**Study material**:
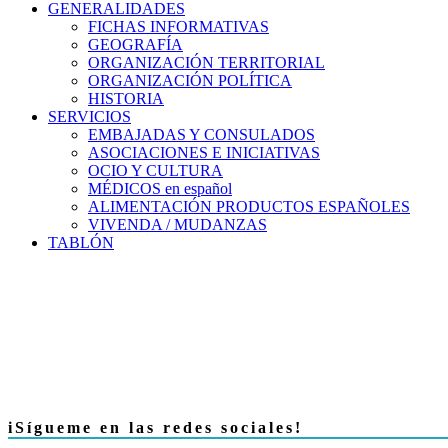
GENERALIDADES
FICHAS INFORMATIVAS
GEOGRAFÍA
ORGANIZACIÓN TERRITORIAL
ORGANIZACIÓN POLÍTICA
HISTORIA
SERVICIOS
EMBAJADAS Y CONSULADOS
ASOCIACIONES E INICIATIVAS
OCIO Y CULTURA
MÉDICOS en español
ALIMENTACIÓN PRODUCTOS ESPAÑOLES
VIVENDA / MUDANZAS
TABLÓN
iSígueme en las redes sociales!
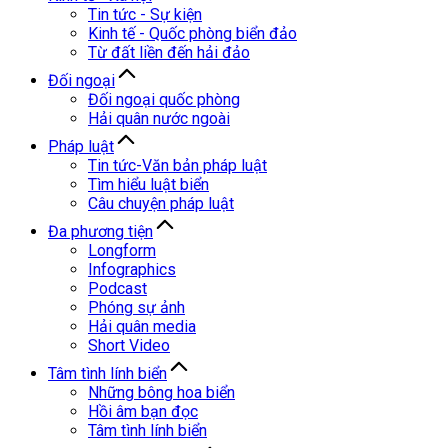
Tin tức - Sự kiện
Kinh tế - Quốc phòng biển đảo
Từ đất liền đến hải đảo
Đối ngoại
Đối ngoại quốc phòng
Hải quân nước ngoài
Pháp luật
Tin tức-Văn bản pháp luật
Tìm hiểu luật biển
Câu chuyện pháp luật
Đa phương tiện
Longform
Infographics
Podcast
Phóng sự ảnh
Hải quân media
Short Video
Tâm tình lính biển
Những bông hoa biển
Hồi âm bạn đọc
Tâm tình lính biển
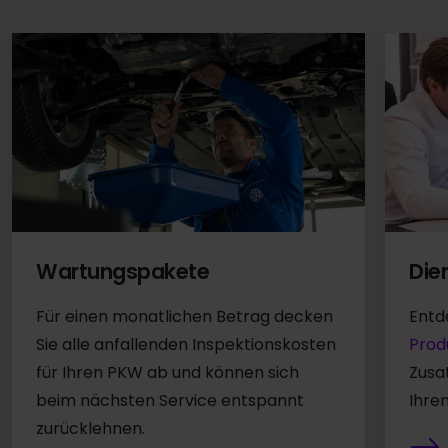
Die
Wartungspakete
Entd
Für einen monatlichen Betrag decken
Prod
Sie alle anfallenden Inspektionskosten
Zusa
für Ihren PKW ab und können sich
Ihre
beim nächsten Service entspannt
zurücklehnen.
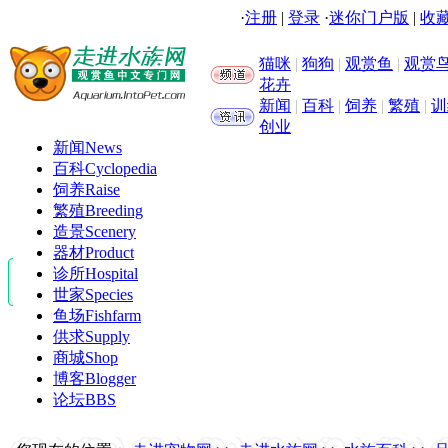
·
注册
|
登录
·
迷你门户版
|
收藏
猫咪
|
狗狗
|
观赏鱼
|
观赏
花卉
新闻
|
百科
|
饲养
|
繁殖
|
训
创业
新闻
News
百科
Cyclopedia
饲养
Raise
繁殖
Breeding
造景
Scenery
器材
Product
诊所
Hospital
世家
Species
鱼场
Fishfarm
供求
Supply
商城
Shop
博客
Blogger
论坛
BBS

**Work task**: Reproduce the part of the listing that opens with the line containing "Tin tức - Sự kiện" and runs through the end of the listing, switching "Podcast" to "Audio" and keeping every other line unchanged. Leave the pictures out of your answer.

**Written reply**:
Tin tức - Sự kiện
Kinh tế - Quốc phòng biển đảo
Từ đất liền đến hải đảo
Đối ngoại
Đối ngoại quốc phòng
Hải quân nước ngoài
Pháp luật
Tin tức-Văn bản pháp luật
Tìm hiểu luật biển
Câu chuyện pháp luật
Đa phương tiện
Longform
Infographics
Audio
Phóng sự ảnh
Hải quân media
Short Video
Tâm tình lính biển
Những bông hoa biển
Hồi âm bạn đọc
Tâm tình lính biển
Die
Wartungspakete
Entd
Für einen monatlichen Betrag decken
Prod
Sie alle anfallenden Inspektionskosten
Zusa
für Ihren PKW ab und können sich
Ihre
beim nächsten Service entspannt
zurücklehnen.
·
注册
|
登录
·
迷你门户版
|
收藏
猫咪
|
狗狗
|
观赏鱼
|
观赏
花卉
新闻
|
百科
|
饲养
|
繁殖
|
训
创业
新闻
News
百科
Cyclopedia
饲养
Raise
繁殖
Breeding
造景
Scenery
器材
Product
诊所
Hospital
世家
Species
鱼场
Fishfarm
供求
Supply
商城
Shop
博客
Blogger
论坛
BBS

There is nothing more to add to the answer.